Dr EUGÈNE FORTIN, médecin St-Victor de Beauce le samedi, 01 janvier 1944. Dans Réflexions

Je suis le ministre des finances. Le pays veut un quai. Il faudrait 10 millions pour bâtir ce quai. Il n'y a plus d'argent dans le trésor et le peuple n'a pas assez d'argent pour qu'on le taxe davan­tage.

Alors, moi, ministre des finances, je vais frapper à la porte du banquier. Le chemin m'est familier.

Le ministre — Bonjour, monsieur Banco.

Banco — Bonjour, Honorable Ministre. Puis-je faire quelque chose pour vous ? Que désirez-vous ?

Le ministre — Je veux 10 millions.

Banco — Des piastres, monsieur le ministre ?

Le ministre — Non pas. Je ne veux pas empor­ter un rouleau de piastres. Un crédit dans votre livre, pour tirer des chèques, ça va faire mieux mon affaire.

Banco — Pourquoi ce crédit, monsieur le mi­nistre ?

Le ministre — Pour construire un quai utile au pays.

Banco — Un quai ? Avez-vous le bois, le fer, le ciment, les hommes et le temps voulus pour faire construire ce quai ?

Le Ministre — Oui, on a tout cela, et en abon­dance.

Banco — Alors, c'est très bien. Je vous inscris un compte de banque de 10 millions. Donnez-moi une obligation du pays, pour garantir le rembour­sement et les intérêts. Je vous donne 30 ans pour me rembourser ces 10 millions. En attendant, vous me verserez fidèlement un petit 5 pour cent d'in­térêt. Soit $500,000 d'intérêt chaque année. Donc, au cours des trente ans, 15 millions d'intérêt, après quoi vous me rapporterez les 10 millions que je vous fais d'un coup de plume. Ce marché-là vous va, monsieur le ministre ?

Le ministre — À merveille, comme d'habitude, aimable monsieur Banco. Vous êtes un vrai servi­teur du pays : le plus expert et le plus indispen­sable. Sans vous, monsieur Banco, sans votre plume féconde qui vient de mettre au monde 10 millions pour le pays, jamais le pays n'aurait pu bâtir ce quai. Le bois, le fer, le ciment seraient res­tés là, inutilisés. Les travailleurs disponibles au­raient continué de chômer. Et je me demande si le peuple mécontent ne m'aurait pas mis de côté aux prochaines élections. Merci donc mille fois, cher monsieur Banco. Pour reconnaître vos services, le pays s'engage, par mon entremise, à vous rap­porter les dix millions nés de votre bienveillance, plus un petit boni de 15 millions pour la tenue des livres.

* * *

À qui est dû le quai, richesse véritable pour le pays ? Qui l'a fait, le banquier ou les travailleurs du pays ? — Les travailleurs du pays, répondrez-tous, avec le matériel du pays.

Soit. Mais qui a créé l'argent qui a permis de mettre en branle travail et matériel ? Qui, le banquier ou le ministre du pays ? — Le banquier, on vient de le voir.

- **CONSIGNE A**
Répondez aux questions suivantes d'après le texte sur le quai :
(i) Quelle somme faudrait-il pour bâtir le quai ?
(ii) Quel taux d'intérêt Banco demande-t-il au ministre ?
(iii) En combien d'années le pays doit-il rembourser l'emprunt ?
- **CONSIGNE B**
Reproduisez sans rien changer le passage du texte sur le quai qui va de « Banco — Des » jusqu'à « utile au pays. ».

- **LIGNES FOURNIES**
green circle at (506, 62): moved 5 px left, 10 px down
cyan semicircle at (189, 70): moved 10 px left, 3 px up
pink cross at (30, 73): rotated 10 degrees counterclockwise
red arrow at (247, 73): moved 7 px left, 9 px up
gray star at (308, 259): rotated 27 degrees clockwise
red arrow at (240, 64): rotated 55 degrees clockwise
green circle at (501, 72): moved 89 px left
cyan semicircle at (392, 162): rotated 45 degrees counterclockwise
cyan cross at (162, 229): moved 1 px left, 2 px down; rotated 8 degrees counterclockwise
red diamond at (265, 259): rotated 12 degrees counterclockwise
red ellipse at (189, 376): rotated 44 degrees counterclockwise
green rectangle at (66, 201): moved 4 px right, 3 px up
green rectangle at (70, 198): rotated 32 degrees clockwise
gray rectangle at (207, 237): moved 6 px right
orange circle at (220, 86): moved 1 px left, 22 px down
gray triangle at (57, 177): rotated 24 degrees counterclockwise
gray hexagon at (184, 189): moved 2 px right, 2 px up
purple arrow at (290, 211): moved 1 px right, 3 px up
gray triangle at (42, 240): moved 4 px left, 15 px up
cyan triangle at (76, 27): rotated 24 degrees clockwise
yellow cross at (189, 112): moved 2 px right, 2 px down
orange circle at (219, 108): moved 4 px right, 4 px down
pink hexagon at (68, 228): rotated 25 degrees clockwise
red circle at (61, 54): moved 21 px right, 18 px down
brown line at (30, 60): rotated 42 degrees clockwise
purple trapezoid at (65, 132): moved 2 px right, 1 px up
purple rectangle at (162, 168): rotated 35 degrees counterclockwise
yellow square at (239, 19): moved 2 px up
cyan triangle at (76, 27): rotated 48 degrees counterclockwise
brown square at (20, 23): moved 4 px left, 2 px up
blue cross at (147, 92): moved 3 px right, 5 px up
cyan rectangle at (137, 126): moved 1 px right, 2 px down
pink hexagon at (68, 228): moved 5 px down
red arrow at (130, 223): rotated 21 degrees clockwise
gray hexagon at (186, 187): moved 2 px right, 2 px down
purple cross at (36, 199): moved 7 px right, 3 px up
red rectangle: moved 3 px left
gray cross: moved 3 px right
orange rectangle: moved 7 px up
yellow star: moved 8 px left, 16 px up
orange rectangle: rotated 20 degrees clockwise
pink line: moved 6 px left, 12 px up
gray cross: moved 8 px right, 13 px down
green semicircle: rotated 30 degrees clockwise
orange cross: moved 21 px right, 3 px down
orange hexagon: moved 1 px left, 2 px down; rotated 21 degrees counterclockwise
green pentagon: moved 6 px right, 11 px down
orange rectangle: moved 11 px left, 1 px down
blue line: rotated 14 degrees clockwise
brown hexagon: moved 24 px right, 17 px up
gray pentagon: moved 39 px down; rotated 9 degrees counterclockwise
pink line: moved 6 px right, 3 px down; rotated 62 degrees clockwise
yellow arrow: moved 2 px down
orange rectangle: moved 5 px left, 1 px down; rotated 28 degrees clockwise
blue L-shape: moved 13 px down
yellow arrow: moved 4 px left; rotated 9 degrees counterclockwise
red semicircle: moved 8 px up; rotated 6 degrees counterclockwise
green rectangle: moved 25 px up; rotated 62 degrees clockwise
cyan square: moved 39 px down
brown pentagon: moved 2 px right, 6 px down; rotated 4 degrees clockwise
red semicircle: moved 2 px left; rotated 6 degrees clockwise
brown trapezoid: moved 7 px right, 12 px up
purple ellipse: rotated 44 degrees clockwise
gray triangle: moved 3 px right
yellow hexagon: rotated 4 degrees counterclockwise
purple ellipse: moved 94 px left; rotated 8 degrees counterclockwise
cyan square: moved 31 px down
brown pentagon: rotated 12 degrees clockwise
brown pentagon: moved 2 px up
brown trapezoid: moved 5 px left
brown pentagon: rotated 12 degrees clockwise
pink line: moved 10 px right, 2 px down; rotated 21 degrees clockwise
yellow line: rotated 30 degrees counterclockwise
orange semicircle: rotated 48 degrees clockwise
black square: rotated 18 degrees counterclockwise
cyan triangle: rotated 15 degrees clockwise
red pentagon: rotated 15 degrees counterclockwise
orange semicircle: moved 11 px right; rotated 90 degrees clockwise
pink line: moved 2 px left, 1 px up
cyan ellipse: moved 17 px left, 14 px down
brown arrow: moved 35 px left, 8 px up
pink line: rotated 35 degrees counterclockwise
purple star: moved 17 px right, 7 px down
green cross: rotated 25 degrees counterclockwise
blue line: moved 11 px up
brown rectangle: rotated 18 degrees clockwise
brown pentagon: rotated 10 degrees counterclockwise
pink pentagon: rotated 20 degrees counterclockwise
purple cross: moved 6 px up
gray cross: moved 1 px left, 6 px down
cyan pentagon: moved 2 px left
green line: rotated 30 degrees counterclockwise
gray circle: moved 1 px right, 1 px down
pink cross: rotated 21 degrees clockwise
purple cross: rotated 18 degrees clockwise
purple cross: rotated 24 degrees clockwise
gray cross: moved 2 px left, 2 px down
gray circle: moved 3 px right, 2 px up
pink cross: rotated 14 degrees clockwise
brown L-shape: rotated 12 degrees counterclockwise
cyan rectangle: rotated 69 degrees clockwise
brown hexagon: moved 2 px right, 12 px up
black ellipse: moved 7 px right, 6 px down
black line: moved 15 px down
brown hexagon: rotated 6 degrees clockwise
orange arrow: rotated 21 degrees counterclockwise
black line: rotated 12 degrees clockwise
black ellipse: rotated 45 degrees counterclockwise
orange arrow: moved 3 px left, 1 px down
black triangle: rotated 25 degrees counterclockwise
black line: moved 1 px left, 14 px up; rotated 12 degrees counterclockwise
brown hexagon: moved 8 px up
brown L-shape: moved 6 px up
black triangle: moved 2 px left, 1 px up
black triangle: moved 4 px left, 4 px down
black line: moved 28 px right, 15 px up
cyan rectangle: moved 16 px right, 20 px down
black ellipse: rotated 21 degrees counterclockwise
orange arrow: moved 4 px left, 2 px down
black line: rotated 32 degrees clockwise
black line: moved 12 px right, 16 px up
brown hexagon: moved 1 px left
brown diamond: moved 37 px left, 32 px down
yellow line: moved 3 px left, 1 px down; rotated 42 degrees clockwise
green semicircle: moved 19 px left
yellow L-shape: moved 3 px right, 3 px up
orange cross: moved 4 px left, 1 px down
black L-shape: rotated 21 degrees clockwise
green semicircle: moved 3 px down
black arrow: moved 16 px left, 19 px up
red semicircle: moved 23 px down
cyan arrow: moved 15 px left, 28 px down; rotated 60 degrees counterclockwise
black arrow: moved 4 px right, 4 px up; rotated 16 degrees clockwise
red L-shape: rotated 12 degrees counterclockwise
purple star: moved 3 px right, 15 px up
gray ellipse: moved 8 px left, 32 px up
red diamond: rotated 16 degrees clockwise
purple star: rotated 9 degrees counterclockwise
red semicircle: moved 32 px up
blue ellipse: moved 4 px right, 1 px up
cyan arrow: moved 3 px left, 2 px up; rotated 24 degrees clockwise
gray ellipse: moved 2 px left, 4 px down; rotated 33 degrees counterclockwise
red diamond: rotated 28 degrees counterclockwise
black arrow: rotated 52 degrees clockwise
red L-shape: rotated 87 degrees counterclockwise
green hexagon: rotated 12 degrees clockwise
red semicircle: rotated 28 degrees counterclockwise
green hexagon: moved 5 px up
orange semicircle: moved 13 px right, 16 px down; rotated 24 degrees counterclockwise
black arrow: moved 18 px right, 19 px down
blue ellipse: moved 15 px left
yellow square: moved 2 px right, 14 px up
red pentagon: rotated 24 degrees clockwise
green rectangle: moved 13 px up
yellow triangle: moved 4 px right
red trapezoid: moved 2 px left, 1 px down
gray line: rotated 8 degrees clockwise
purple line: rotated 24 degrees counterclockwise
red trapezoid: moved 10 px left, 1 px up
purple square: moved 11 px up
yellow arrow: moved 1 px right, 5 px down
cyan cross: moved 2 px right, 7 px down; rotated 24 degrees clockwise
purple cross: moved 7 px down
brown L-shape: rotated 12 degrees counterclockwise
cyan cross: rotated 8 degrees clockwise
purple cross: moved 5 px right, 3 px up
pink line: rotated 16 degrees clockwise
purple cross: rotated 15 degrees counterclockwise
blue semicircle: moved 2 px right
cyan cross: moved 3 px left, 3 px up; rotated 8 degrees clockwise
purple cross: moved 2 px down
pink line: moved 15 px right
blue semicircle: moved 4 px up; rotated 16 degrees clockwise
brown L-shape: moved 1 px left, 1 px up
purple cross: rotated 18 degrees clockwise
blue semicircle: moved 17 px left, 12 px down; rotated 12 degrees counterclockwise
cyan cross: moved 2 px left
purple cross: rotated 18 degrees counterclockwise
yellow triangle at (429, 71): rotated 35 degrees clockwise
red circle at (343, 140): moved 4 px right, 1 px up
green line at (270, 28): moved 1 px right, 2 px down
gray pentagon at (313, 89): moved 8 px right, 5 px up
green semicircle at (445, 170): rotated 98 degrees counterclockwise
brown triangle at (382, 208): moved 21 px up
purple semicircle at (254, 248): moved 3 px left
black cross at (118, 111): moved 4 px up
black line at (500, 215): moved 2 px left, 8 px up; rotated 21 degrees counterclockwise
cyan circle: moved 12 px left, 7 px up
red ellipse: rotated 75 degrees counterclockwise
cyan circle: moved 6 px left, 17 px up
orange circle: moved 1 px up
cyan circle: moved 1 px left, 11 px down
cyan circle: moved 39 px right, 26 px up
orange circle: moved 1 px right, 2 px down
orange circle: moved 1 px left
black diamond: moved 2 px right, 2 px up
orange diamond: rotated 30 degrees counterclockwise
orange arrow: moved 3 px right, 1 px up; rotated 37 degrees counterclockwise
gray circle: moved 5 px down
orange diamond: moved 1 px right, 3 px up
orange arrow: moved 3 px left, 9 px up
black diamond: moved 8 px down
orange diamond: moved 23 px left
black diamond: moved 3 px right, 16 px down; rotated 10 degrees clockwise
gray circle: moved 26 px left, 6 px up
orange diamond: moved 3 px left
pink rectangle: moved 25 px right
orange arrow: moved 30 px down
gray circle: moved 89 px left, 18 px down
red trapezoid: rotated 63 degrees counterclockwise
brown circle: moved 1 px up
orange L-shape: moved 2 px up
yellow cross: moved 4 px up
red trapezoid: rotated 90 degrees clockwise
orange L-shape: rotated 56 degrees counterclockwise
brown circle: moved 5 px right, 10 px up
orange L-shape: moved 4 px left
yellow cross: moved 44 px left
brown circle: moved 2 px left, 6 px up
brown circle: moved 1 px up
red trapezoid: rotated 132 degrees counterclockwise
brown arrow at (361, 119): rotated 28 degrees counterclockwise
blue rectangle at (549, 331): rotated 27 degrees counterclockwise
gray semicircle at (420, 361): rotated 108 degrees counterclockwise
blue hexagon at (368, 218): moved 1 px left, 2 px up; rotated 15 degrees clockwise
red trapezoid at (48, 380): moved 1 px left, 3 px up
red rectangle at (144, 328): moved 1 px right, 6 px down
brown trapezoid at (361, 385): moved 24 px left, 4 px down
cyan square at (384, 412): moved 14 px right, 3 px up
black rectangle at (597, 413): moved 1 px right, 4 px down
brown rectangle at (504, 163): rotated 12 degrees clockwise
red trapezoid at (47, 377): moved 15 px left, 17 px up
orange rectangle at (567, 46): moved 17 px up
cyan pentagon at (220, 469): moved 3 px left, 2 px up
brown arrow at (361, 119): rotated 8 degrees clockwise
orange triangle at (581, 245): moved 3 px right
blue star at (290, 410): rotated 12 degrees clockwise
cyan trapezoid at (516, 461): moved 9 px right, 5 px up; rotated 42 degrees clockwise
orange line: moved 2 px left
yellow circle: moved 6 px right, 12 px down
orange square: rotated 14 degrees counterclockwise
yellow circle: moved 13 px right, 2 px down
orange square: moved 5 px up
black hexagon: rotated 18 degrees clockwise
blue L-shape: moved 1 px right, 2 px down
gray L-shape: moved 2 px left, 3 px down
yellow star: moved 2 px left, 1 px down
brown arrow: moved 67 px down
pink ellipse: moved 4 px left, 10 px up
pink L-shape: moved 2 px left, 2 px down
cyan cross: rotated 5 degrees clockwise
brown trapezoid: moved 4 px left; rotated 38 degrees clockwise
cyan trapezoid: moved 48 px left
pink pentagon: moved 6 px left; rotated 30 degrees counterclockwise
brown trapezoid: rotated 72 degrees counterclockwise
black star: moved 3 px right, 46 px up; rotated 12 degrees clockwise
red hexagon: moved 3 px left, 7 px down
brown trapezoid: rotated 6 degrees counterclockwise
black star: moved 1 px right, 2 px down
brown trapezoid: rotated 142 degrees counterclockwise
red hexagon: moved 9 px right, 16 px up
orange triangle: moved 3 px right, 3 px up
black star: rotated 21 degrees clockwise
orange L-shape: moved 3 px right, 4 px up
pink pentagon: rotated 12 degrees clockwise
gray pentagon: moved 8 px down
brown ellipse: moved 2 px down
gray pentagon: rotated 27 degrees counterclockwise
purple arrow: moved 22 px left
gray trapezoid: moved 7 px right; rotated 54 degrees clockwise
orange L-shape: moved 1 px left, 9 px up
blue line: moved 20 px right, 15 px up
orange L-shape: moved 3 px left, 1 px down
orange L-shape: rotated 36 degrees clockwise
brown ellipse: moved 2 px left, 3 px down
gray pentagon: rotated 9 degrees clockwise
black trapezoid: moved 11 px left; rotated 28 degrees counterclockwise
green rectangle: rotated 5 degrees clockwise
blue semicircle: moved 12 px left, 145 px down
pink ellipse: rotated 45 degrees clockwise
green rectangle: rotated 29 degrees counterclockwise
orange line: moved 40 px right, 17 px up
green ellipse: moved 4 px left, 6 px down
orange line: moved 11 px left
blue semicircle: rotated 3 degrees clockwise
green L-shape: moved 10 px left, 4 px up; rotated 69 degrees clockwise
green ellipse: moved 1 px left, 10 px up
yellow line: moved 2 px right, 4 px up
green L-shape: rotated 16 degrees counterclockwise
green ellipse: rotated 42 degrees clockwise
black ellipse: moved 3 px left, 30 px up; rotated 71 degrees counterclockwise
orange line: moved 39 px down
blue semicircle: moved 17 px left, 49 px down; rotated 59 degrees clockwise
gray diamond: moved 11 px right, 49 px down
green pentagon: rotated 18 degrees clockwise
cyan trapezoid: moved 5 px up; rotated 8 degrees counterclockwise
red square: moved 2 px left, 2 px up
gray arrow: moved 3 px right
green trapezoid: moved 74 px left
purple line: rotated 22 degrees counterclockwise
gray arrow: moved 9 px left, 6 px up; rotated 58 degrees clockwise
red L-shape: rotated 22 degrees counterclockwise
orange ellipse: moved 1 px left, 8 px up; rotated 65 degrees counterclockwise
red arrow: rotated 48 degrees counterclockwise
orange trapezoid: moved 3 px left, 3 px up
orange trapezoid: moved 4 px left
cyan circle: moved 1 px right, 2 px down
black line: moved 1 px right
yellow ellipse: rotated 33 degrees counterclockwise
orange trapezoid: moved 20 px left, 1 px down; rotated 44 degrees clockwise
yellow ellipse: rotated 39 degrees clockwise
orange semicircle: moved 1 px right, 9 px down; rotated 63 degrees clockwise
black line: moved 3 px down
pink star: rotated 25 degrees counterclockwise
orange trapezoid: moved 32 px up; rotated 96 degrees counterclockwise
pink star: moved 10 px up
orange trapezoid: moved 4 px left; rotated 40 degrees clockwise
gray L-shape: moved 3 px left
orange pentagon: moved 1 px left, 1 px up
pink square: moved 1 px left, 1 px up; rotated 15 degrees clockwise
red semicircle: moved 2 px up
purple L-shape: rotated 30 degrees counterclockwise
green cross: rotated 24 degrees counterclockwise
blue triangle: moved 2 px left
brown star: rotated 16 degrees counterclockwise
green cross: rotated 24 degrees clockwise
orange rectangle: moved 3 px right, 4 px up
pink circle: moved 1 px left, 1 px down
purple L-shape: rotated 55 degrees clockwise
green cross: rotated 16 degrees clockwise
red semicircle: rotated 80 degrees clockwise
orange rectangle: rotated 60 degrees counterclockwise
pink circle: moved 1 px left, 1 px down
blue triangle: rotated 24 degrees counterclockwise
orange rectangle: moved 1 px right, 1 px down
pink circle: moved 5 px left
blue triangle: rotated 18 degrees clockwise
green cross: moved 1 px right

- **RÉPONSE ATTENDUE A**
(i) Il faudrait 10 millions pour bâtir le quai.
(ii) Banco demande un intérêt de 5 pour cent.
(iii) Le pays doit rembourser l'emprunt en 30 ans.

- **RÉPONSE ATTENDUE B**
Banco — Des piastres, monsieur le ministre ?

Le ministre — Non pas. Je ne veux pas empor­ter un rouleau de piastres. Un crédit dans votre livre, pour tirer des chèques, ça va faire mieux mon affaire.

Banco — Pourquoi ce crédit, monsieur le mi­nistre ?

Le ministre — Pour construire un quai utile au pays.